As this seems like a homework type of question I will attempt to guide you in the right direction first and provide a solution at a later time. I strongly encourage you to work through the problem on your own first to the best of your ability before you look at my solution (once I post it) and to read this page before going ANY further
First, consider the kinds of inputs you could receive. Since you didn't specify any limitations you could get things like:
"" (empty string)
"\n" (whitespace)
"x" (a single character)
"xx" (two characters string)
"abc" (string of correct length, but not containing your substring)
".xyz" (the substring to be ignored)
I could go on, but I'm sure you can come up with all the various combinations of weird things you might receive. These are just a few examples to get you started (along with those I posted in the comments already)
Next, think about what you need your algorithm to do. As I said in the comments it sounds like you want to count the occurrences of the substring "xyz" while ignoring the occurrences of the substring ".xyz". Now consider how you're going to look for these substrings - you're going to advance one character at a time from left to right across the String looking for a substring that matches one of these two possibilities. When you find one of them you'll either ignore it or count it.
Hopefully this helps and as I said, I will post a solution later after you've had some time to wrestle with the code. If you do solve it go ahead and post your solution (maybe edit your question to add the new code or add an answer) Finally I once again strongly urge you to read this page if you have not already.
EDIT #1:
I wanted to add a little more information and that is: you already have a pretty good idea of what you need to do in order to count your "xyz" substring at this point - despite the small flaw in the logic for inputs like "xaz", which is easily fixable. What you need to focus on is how to ignore the substring ".xyz" so think about how you could implement the ignore logic, what does it mean to ignore it? Once you answer that it should start coming together for you.
EDIT #2:
Below you will find my solution to the problem. Once again it's important to understand how the solution works not just copy and paste it. If you simply copy my code without understanding it you're cheating yourself out of the education that you're trying to gain. I don't have time at the moment to describe in detail why and how this code works, but I do plan to edit again later to add those details.
import java.util.Scanner;
public class Main {
private static Scanner scan = new Scanner(System.in);
public static void main(String[] args) {
System.out.println("Give me a String:");
String s1 = scan.nextLine();
System.out.println(countSubstrings(s1));
}
public static int countSubstrings(String s1){
int index = 0;
int count = 0;
while (index < s1.length()-2) {
if(s1.charAt(index) == '.' && s1.charAt(index+1) != '.'){
index++;
}
else if (index+2 < s1.length() && s1.charAt(index) == 'x' && s1.charAt(index + 1) == 'y'
&& s1.charAt(index + 2) == 'z') {
count++;
index+=2;
}
index++;
}
return count;
}
}
EDIT #3:
Here is the nuts and bolts of why the above code does what it does. First, we think about the fact that we're looking for 3 items (a triple) in a specific order within an array and if we see a fourth item (a period) immediately preceding the first item of the triple then we need to ignore the triple.

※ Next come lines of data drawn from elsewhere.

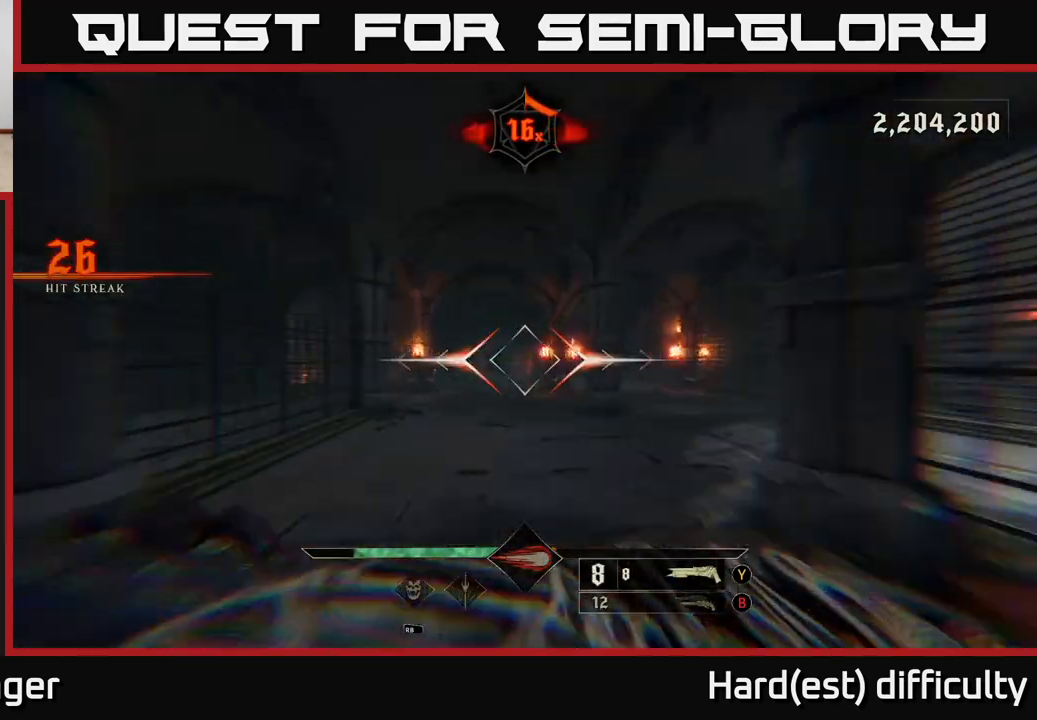
{"buttons": [], "left_stick": "up", "right_stick": "center", "events": [[183, "left_stick", "up-left"], [317, "left_stick", "up"], [383, "L2", "down"], [500, "L2", "up"]]}
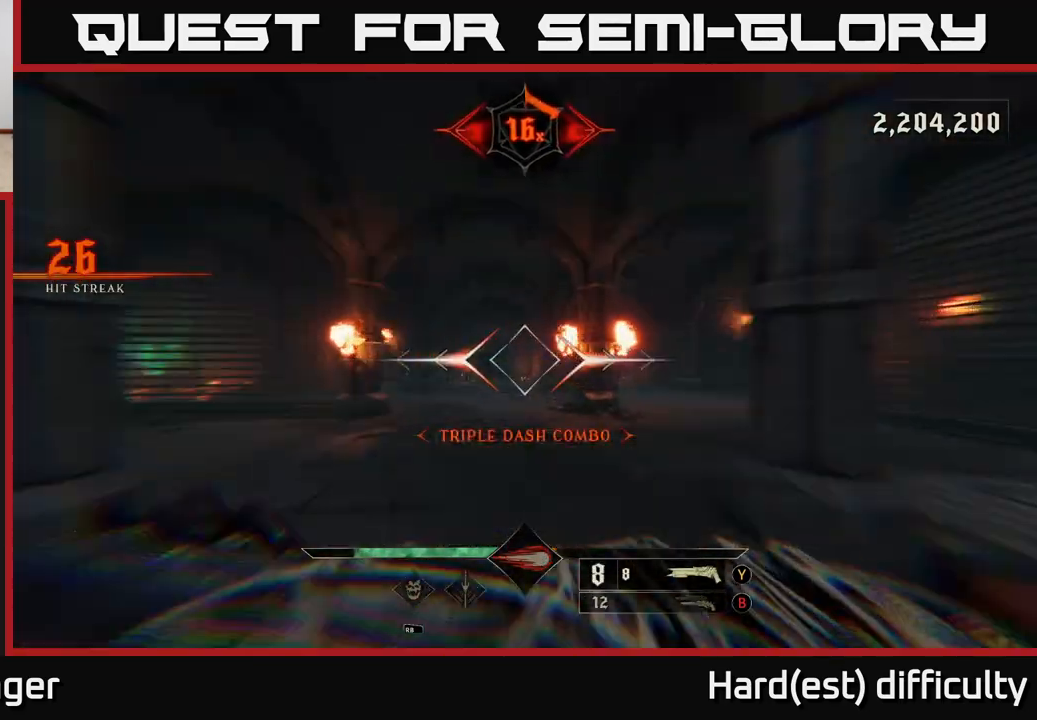
{"buttons": ["L2"], "left_stick": "up", "right_stick": "center", "events": [[217, "left_stick", "up-left"], [367, "left_stick", "up"], [400, "L2", "down"]]}
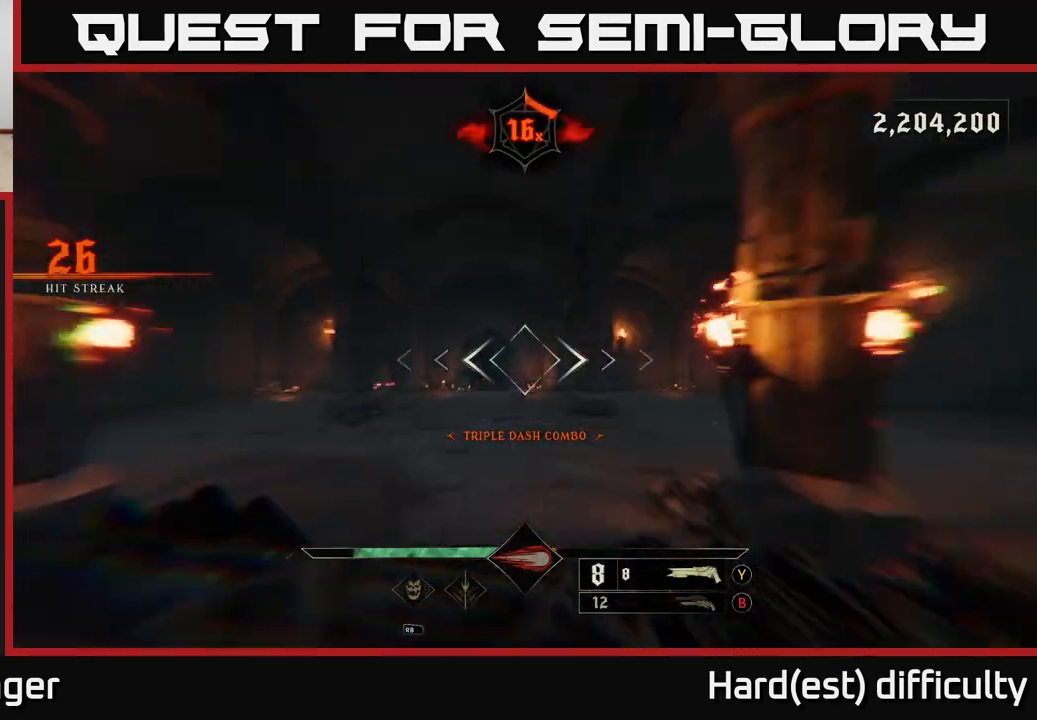
{"buttons": [], "left_stick": "up-left", "right_stick": "right", "events": [[17, "L2", "up"], [367, "R1", "down"], [367, "right_stick", "right"], [433, "R1", "up"], [450, "left_stick", "up-left"]]}
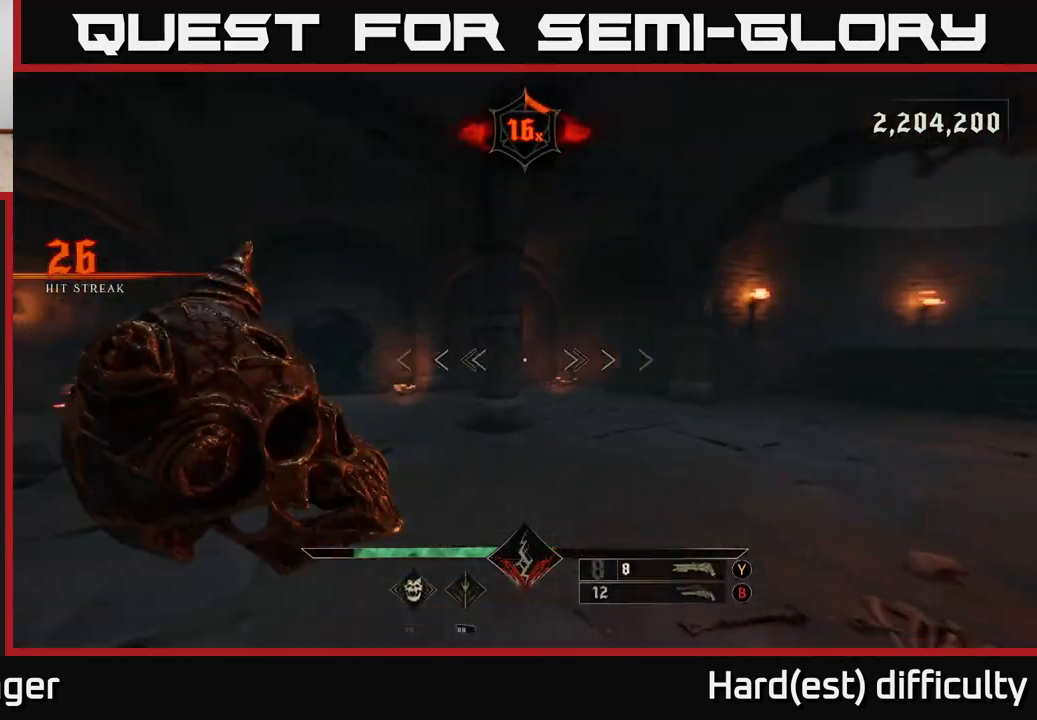
{"buttons": [], "left_stick": "left", "right_stick": "left", "events": [[367, "R2", "down"], [400, "right_stick", "left"], [433, "R2", "up"], [433, "left_stick", "left"]]}
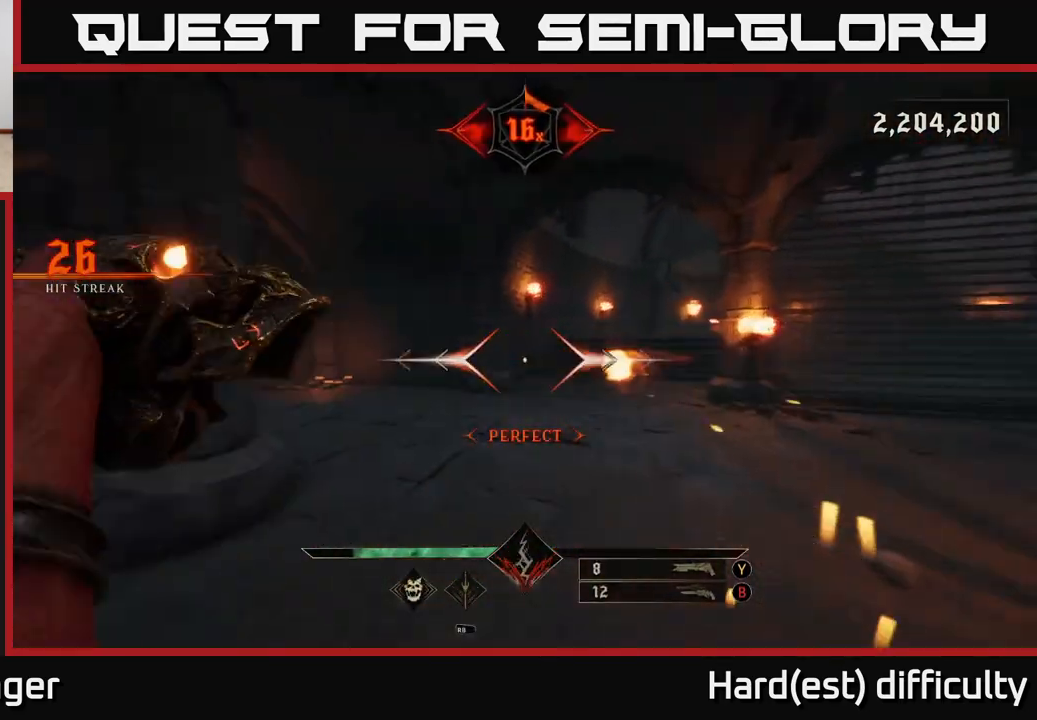
{"buttons": [], "left_stick": "up", "right_stick": "left", "events": [[33, "left_stick", "up-left"], [383, "R2", "down"], [383, "left_stick", "up"], [500, "R2", "up"]]}
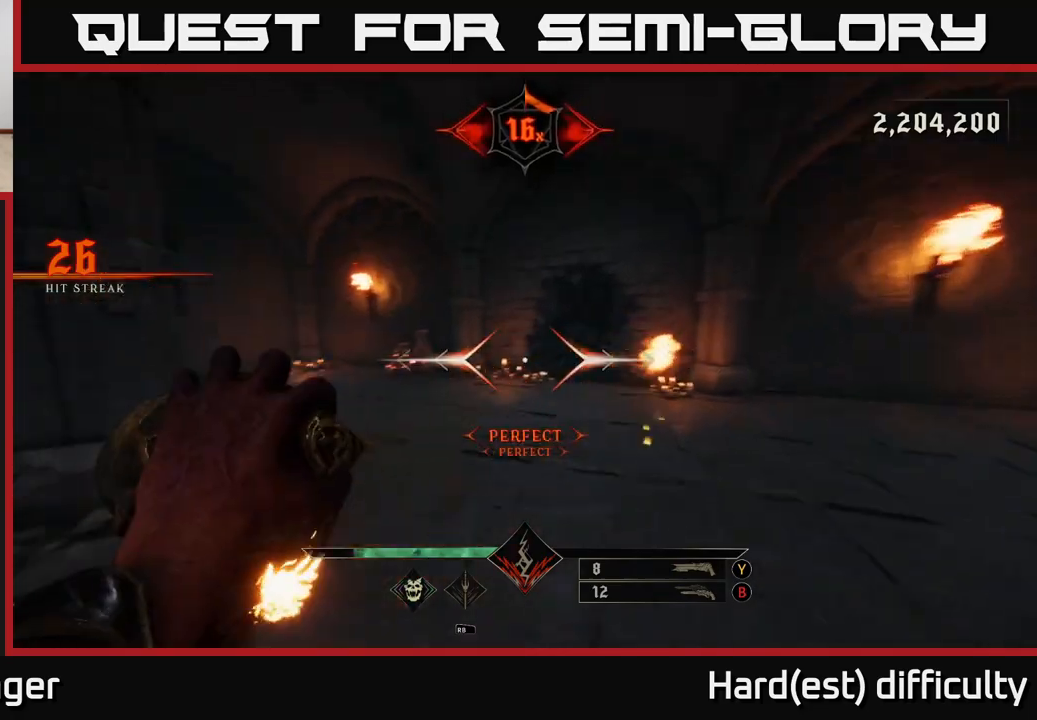
{"buttons": [], "left_stick": "up-right", "right_stick": "left", "events": [[67, "right_stick", "center"], [267, "right_stick", "left"], [383, "left_stick", "up-right"], [417, "R2", "down"], [483, "R2", "up"]]}
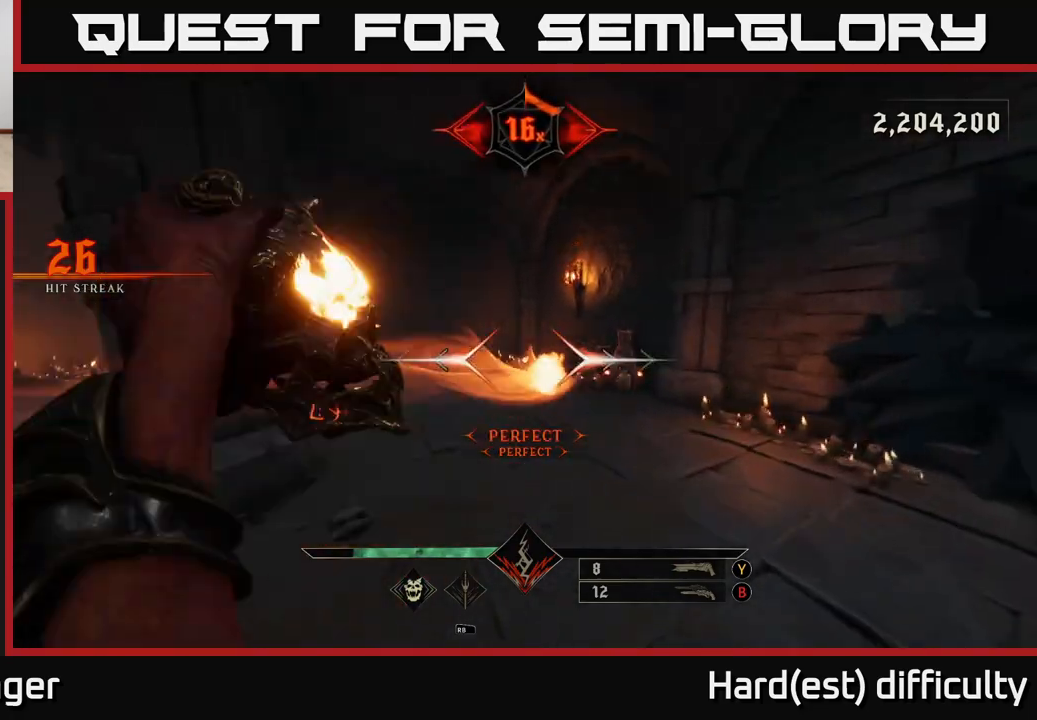
{"buttons": ["R2"], "left_stick": "down-right", "right_stick": "left", "events": [[17, "right_stick", "center"], [33, "left_stick", "right"], [150, "right_stick", "down-left"], [267, "right_stick", "center"], [367, "R2", "down"], [400, "right_stick", "left"], [417, "left_stick", "down-right"]]}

Per my previous edit we need to define what it means to ignore. In this case what we mean is to simply not count it and move on with our search for valid substrings to count. The simplest way to do that is to advance the index without incrementing the count.
So, ask yourself the following:
When should my loop stop? Since we're looking for triples we know we can stop if the length of the input String is less than 3 or when there are less than 3 characters left in the String that we have not examined yet. For example if the input is "xyzab" by the time we get to index 3 we know there's no possible way to form a triple where "a" is the first character in the triple and that therefore our counting is done.
Is there ever a time when I would not want to skip the next 3 characters after a period? After all the goal is to look for triples so wouldn't I want to skip 3 characters not just 1? Yes there is a time when you do NOT want to skip 3 characters and that's when you have something like ".axyz" because a valid triple could start as soon as the 2nd character past the period. So in fact you want to skip only 1 character.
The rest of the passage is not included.